His network of dealers, distributors, and managers started in the backcountry, cracker territory, white trash territory where the populace which was not yet hooked worked for him.  They were the ones caught and sent to a federal pen, not him.  His network was a complex mathematical maze. He was brilliant, made a fortune, and had houses in Palm Beach, Gstaad, and Rimini; and no roads led to him.  

Harlan of course knew the nature of American opportunistic capitalism as well as any Wall Street trader.
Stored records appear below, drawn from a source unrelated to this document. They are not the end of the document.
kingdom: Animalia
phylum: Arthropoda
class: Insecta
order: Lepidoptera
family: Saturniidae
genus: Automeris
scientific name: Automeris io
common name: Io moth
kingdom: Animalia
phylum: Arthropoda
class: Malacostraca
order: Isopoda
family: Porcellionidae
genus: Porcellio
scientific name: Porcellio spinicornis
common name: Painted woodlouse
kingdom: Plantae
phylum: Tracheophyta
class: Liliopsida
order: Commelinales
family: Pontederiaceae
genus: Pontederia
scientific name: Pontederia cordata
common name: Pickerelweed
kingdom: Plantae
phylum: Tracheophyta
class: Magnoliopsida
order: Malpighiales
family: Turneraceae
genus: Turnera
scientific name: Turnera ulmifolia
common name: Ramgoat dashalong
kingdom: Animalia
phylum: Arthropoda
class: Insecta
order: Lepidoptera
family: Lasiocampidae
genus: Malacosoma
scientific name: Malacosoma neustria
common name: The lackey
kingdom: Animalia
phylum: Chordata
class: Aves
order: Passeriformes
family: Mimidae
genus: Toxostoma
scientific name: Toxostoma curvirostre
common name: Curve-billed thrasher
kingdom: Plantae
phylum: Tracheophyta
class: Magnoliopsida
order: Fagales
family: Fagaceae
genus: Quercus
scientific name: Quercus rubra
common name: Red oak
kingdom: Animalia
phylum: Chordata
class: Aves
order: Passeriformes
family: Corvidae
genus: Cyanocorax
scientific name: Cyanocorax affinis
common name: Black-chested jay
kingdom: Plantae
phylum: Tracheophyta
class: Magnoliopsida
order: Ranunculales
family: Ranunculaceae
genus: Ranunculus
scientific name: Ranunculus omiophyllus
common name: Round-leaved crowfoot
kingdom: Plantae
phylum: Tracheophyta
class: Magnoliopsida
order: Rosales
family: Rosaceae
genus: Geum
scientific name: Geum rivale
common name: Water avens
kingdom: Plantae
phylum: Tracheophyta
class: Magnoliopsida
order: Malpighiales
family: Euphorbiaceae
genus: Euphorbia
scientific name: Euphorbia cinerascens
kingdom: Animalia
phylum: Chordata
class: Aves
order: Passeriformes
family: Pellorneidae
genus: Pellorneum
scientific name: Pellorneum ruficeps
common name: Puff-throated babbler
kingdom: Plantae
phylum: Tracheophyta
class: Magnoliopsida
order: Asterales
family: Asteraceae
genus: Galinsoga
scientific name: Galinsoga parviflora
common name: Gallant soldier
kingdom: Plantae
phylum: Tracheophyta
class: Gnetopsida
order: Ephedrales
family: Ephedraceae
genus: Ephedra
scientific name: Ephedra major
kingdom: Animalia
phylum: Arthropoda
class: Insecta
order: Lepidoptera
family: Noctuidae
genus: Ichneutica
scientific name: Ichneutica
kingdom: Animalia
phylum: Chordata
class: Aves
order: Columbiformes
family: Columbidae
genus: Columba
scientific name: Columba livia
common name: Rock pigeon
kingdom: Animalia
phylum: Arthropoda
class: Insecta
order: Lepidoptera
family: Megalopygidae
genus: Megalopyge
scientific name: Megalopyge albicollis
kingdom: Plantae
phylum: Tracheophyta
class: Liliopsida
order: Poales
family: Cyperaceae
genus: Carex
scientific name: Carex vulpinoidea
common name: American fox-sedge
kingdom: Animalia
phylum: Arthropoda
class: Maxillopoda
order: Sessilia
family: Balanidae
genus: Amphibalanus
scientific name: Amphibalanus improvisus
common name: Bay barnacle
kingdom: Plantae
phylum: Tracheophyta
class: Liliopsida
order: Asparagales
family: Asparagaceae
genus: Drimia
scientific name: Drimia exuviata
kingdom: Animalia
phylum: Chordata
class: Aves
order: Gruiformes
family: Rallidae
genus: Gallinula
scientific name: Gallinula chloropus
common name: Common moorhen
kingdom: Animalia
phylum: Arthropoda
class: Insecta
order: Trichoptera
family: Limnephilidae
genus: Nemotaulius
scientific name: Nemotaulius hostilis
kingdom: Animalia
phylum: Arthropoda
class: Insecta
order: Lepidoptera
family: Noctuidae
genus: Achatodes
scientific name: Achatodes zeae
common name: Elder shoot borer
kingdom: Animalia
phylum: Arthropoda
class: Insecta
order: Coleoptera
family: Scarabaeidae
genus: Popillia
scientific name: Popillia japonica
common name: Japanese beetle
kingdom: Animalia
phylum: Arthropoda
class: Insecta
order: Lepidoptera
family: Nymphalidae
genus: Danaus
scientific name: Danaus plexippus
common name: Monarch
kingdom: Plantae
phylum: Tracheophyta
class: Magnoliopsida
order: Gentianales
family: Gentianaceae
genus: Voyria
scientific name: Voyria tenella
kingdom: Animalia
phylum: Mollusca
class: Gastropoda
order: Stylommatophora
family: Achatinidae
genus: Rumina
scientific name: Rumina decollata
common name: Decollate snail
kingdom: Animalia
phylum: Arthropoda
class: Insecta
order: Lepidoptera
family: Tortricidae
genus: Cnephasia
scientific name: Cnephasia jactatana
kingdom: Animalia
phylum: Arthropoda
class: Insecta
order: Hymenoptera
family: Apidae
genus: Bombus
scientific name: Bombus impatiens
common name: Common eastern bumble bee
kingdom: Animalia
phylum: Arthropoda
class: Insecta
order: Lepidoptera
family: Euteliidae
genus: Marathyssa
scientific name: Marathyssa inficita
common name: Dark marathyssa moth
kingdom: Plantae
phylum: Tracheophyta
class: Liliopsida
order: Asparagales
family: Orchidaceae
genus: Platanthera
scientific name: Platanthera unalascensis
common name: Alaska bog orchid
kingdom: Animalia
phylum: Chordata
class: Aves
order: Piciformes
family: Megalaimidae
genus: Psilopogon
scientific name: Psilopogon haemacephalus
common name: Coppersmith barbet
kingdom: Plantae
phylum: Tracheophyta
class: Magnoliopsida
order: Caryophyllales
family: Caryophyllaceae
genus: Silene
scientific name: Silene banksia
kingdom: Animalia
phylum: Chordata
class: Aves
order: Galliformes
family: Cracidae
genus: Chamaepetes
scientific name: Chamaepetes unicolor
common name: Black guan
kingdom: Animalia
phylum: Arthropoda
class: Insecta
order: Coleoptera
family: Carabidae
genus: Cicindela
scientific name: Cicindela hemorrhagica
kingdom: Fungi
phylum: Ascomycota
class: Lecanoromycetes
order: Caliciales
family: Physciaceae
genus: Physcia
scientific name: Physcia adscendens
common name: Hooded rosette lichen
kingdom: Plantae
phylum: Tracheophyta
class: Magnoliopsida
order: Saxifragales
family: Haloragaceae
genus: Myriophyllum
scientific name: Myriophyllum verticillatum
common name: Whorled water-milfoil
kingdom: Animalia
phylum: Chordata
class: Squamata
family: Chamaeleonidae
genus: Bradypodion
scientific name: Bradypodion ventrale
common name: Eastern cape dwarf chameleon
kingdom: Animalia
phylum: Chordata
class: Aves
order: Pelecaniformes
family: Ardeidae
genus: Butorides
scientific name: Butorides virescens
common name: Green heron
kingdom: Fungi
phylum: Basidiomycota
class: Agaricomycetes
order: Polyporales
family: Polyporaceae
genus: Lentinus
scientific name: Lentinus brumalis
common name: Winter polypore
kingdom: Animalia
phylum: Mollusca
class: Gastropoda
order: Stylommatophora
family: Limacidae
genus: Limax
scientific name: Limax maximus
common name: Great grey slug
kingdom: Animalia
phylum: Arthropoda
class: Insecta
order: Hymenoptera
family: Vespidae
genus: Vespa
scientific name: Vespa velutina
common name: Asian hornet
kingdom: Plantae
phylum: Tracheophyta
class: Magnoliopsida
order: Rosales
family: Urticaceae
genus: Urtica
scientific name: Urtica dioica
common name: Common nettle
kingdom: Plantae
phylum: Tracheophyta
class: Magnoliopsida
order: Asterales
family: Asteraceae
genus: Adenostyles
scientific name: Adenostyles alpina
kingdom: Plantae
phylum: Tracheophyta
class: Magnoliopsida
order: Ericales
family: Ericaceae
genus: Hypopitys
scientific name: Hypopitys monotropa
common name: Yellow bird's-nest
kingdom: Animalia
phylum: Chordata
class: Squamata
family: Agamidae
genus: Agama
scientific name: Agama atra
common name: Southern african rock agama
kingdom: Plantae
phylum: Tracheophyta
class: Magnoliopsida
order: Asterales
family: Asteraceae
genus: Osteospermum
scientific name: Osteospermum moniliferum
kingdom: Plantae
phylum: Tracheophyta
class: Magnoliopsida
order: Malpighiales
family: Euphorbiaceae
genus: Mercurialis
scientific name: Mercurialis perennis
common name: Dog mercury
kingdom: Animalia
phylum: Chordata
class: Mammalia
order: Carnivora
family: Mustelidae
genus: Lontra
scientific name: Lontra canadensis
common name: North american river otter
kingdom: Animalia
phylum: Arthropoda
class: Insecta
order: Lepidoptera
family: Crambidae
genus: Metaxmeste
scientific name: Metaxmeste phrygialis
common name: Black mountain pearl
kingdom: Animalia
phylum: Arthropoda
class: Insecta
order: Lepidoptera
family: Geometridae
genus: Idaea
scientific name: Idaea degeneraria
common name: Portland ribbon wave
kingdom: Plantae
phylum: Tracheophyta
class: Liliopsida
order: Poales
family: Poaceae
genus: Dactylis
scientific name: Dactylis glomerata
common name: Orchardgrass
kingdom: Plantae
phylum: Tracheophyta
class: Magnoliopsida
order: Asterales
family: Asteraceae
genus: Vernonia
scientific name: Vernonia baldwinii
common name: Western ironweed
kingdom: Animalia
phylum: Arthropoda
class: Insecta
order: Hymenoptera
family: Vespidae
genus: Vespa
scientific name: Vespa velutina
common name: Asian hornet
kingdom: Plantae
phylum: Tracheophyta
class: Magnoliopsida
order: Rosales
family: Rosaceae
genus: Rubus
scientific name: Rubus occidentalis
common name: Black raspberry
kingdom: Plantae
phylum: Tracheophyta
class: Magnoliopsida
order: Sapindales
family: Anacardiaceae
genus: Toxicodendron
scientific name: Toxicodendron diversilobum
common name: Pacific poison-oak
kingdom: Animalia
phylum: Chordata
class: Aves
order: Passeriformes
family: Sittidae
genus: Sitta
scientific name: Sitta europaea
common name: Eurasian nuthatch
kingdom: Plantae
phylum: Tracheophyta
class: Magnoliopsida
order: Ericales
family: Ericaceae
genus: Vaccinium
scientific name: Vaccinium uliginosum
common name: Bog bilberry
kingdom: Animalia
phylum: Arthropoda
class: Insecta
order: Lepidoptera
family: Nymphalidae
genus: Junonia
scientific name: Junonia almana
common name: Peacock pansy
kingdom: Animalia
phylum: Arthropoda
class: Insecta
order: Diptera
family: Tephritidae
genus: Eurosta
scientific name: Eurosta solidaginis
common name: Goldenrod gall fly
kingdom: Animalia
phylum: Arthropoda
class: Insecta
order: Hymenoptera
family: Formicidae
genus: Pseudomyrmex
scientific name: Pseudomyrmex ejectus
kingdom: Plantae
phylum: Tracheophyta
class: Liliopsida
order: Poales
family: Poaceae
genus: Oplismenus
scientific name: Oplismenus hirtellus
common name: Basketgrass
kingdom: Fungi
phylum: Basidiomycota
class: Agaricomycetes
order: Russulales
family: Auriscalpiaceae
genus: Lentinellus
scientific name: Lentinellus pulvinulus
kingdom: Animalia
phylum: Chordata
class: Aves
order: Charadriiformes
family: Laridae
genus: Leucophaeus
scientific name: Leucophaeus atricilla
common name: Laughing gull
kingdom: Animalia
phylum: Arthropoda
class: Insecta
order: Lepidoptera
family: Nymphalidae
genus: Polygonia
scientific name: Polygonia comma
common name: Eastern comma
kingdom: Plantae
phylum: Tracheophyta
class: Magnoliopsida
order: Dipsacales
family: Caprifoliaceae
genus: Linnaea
While they were creating credit swaps and bundling below-prime mortgages into worthless packages, he was making the same deals in the Ozarks and peanut country Georgia.  While investment bankers were fleecing the rich, Harlan was fleecing the poor.  Only their instruments were different.

Government programs to help the poor are as misplaced as those that try to put a lid on Wall Street greed.  The poor take the welfare, the aid to dependent children, the food stamps, and the family subsidies and buy Harlan’s products.  They could work three jobs, triple their pittance, and still live in trailers and buy Blue Magic.  Live and let live, said Harlan, for there’s money to be made, lots of it.

‘You climb your mountains of wealth on the backs of the poor’, shouted one Congressman who wanted a complete reconfiguration of the tax structure so that monies collected from the rich would be siphoned directly to the poor, a scheme that once and for all would end poverty and tame the insensate greed of the wealthy at the same time.

Harlan liked this idea enormously.  Such siphoned funds would eventually go into his pocket as timorous, sensitive politicians refrained from putting checks and controls on the flow of public monies.  The poor have the right to spend as they see fit, for they are no less apt, able, and intelligent than those who summer on the Vineyard, or so they say.  Absolutely false, knew Harlan.  These hillbillies would rather spend their government check on his meth, his crack, and his Fentanyl than on anything else.

America might be a divided country, but that was a good thing for the likes of Harlan.  A sucker was born every minute up and down the phylogenetic scale.  It was just that those who had little to lose – his clients – were the bigger suckers; and why Harlan never once envied those credit swap swindlers on Wall Street.  The big money was to be made here in rube land, the backwoods.

‘Nobility of the poor?’ Harlan laughed.  America is based on many fictions and this was one of the tallest tales.  The poor had always served the rich and always would.  Louis XIV, the great Sun King didn’t build the palace of Versailles through political contributions of his courtiers. Persepolis, Alexandria, the great palaces of Chinese emperors, Guptas, and Mauryas were all built on the backs of the peasantry.  If there is one truth in human history it is that wealth will be made, enabled by the poor.

There are no tears to be shed, no regrets or reformist zeal necessary.  Bernie Madoff and Harlan Peters ‘R’ Us.